The distance between the ideal and also the non-ideal of each scenario is shown in Tables 6 and 7, respectively.

As mentioned earlier, the method used in this study consisted of simulation, AHP and TOPSIS that assign different weights to thecriteria based on expert judgments. Numbers of random failures of machines and operators’ errors are used to model reliability in this study. Number of preventive maintenance activities must be optimized to enhance down time. This study optimizes operator utilization, cost and average time entities (products) spent in system. Regarding the above parameters, the best case scenarios in terms of a clear trend is identified. Optimum scenarios are 96, 82 and 90 as shown in Table 8. They lead to the best possible maintenance planning. In the mentioned scenarios, the normal operator that leads to lower cost was chosen. Probably, the number of five pieces has received more appropriate scheduled preventive maintenance, and the average time of entities’ presence in system is considerably low. It indicates a higher production rate compared to other scenarios.

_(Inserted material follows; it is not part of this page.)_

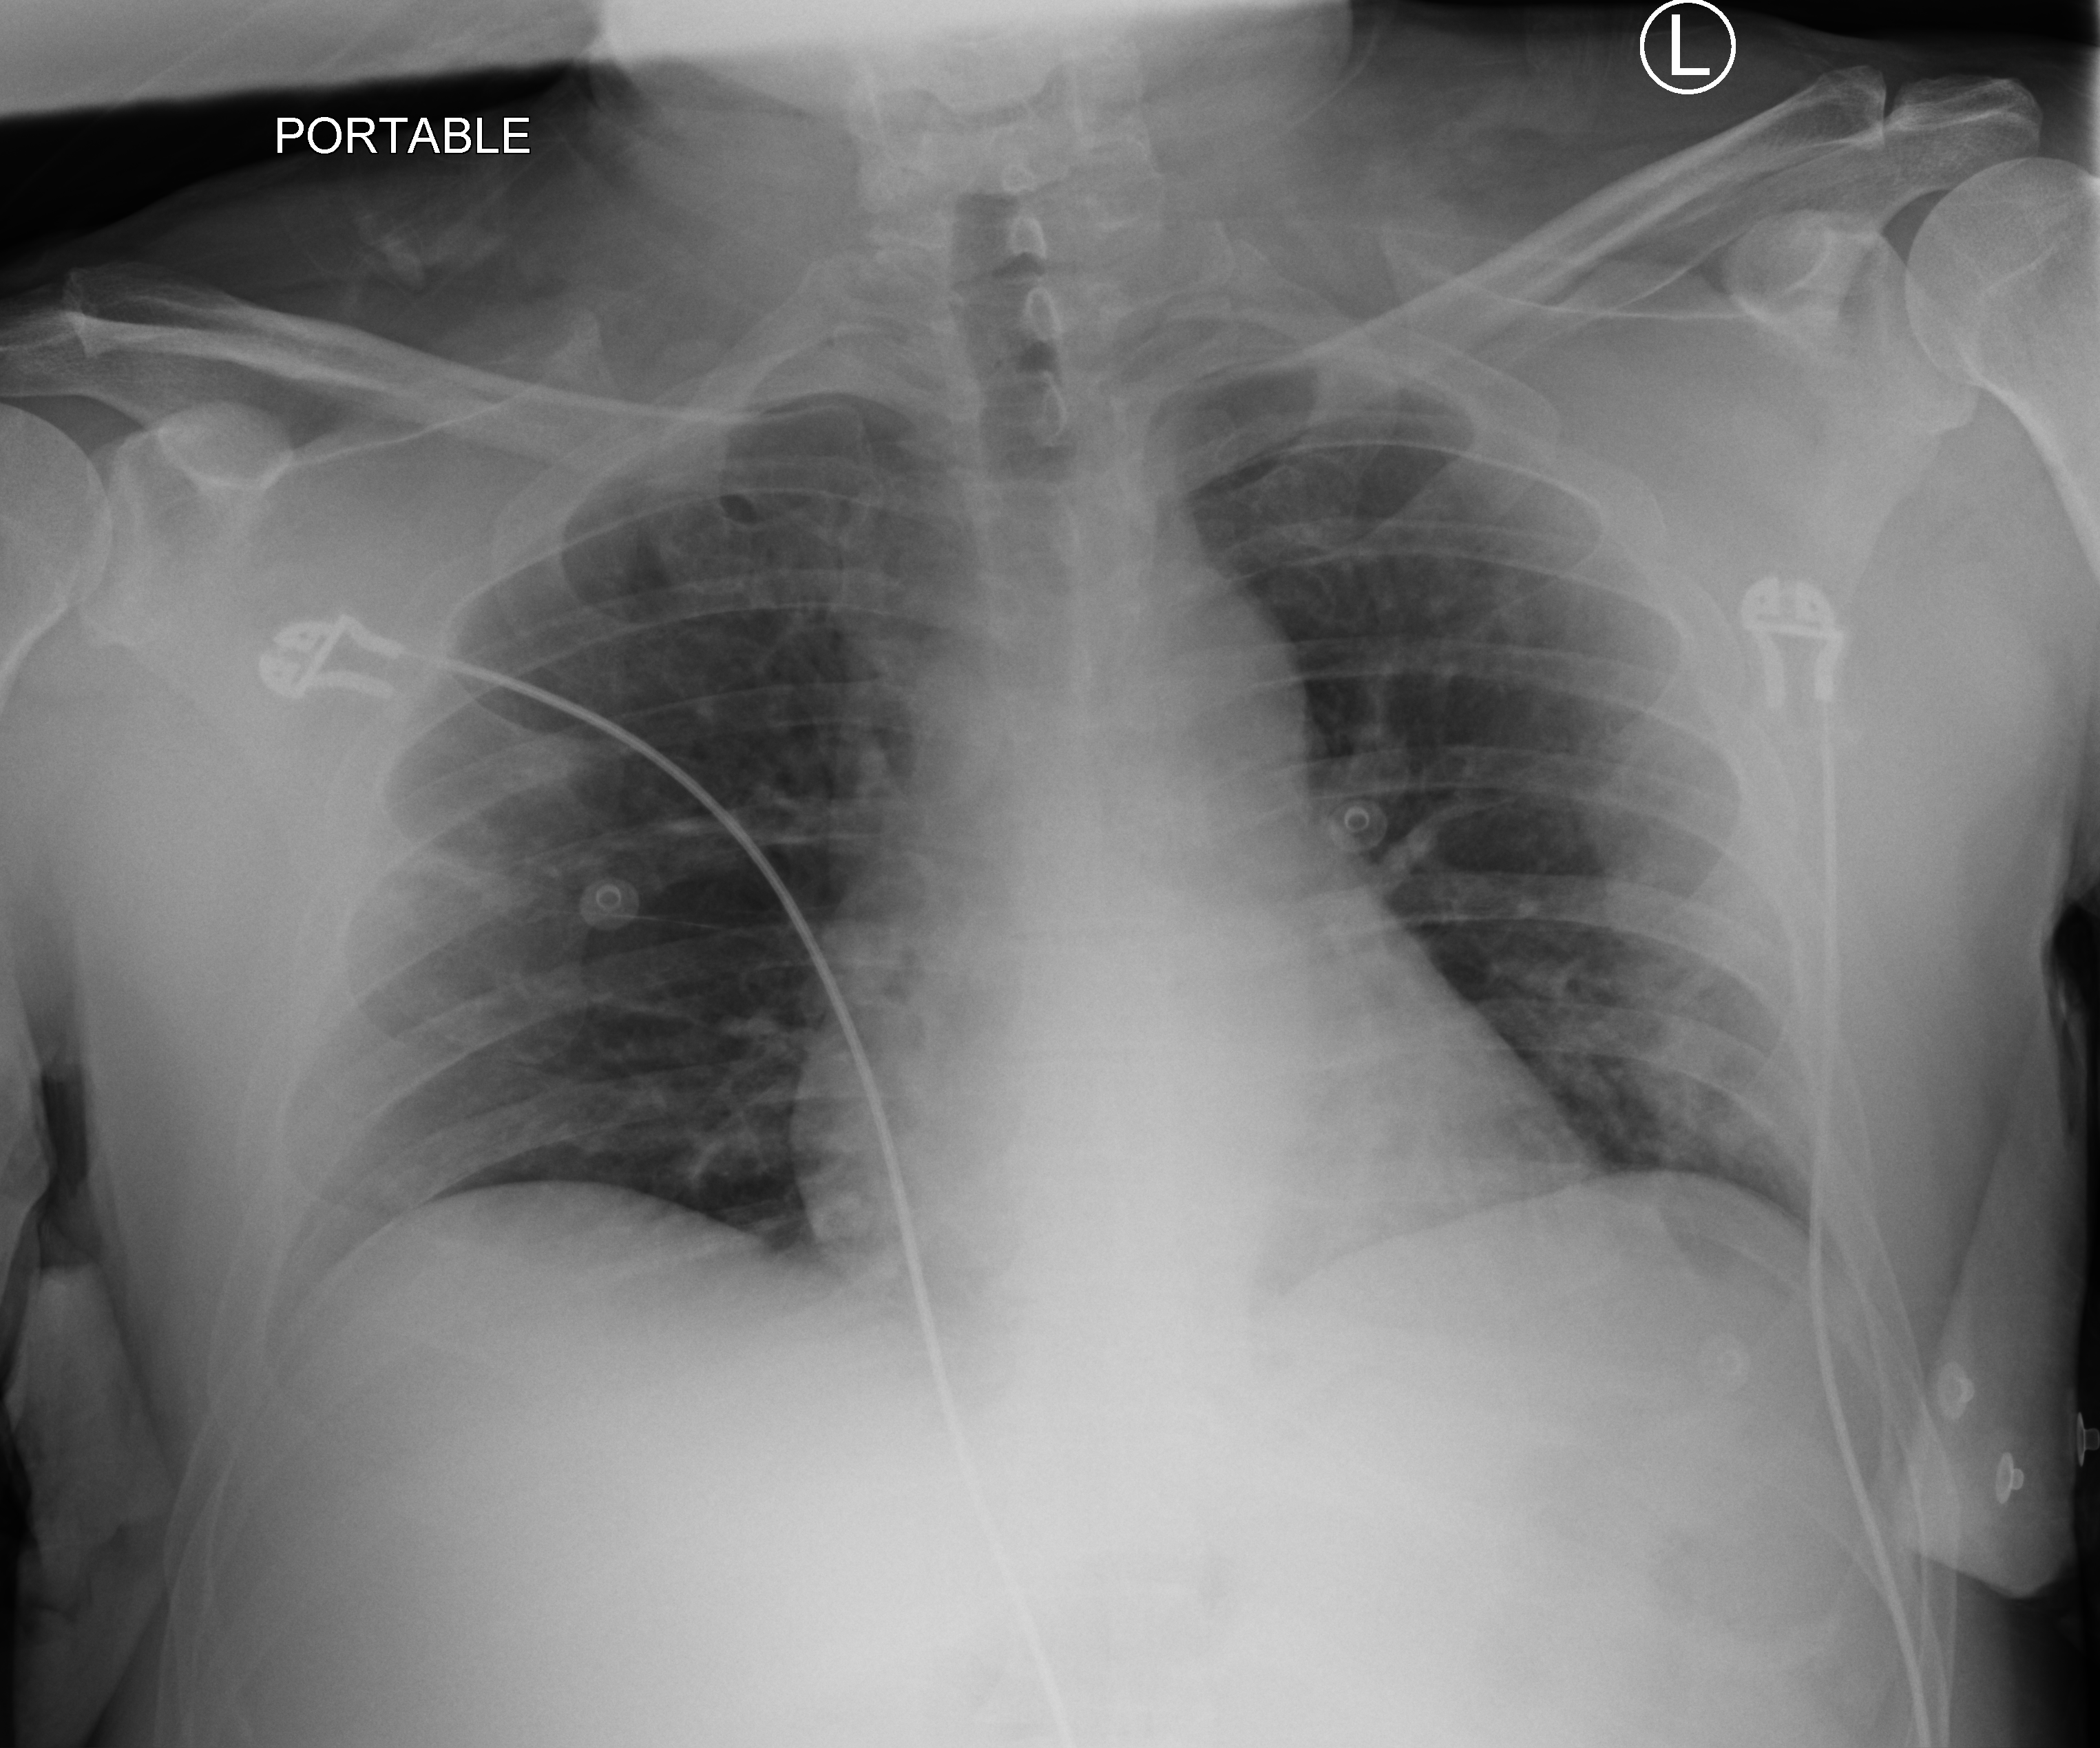
Bedside chest radiograph (computed radiography). Male patient hospitalised with COVID-19, age 18–59 years.
From the hospital-stay record, not from the radiograph (when in the stay this image was taken is not recorded): mechanically ventilated during this hospital stay: no; hypertension (admission record): no; smoking status (admission record): never.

Table 8 Scenarios ranking based on AHP-TOPSIS approach

Conclusion

In this study, a unique and integrated approach was proposed for planning maintenance activities in an actual manufacturing system. Maintenance planning problems were discussed from various aspects and solved by various methods. However, integration of computer simulation and AHP-TOPSIS methods for maintenance planning problems incorporating human error and learning effects have not been considered in recent studies. Hence, incorporation of human error and learning effects in parallel to reliability and availability indicators in the integrated approach of this study makes it a quite unique approach for maintenance planning problems. Optimum maintenance planning is obtained from the best scenarios retrieved from AHP and TOPSIS. Considering the same weights for all criteria is usually far from reality, and is not feasible for decision making process. Thus, AHP-TOPSIS is used to consider weighting criteria based on experts’ judgements. The results of this study indicated that that there is no failure and operators are identified as normal skilled workers in the best scenarios. The numbers of five scheduled preventive maintenance pieces seem to be appropriate and the average wait time is reasonably low. An advantage of the proposed method is the ability to add and change various parameters for sensitivity analysis. Changing the input of each parameter can change the result for each output. The results of this study are helpful for managers and other decision makers to select the best policy for maintenance planning.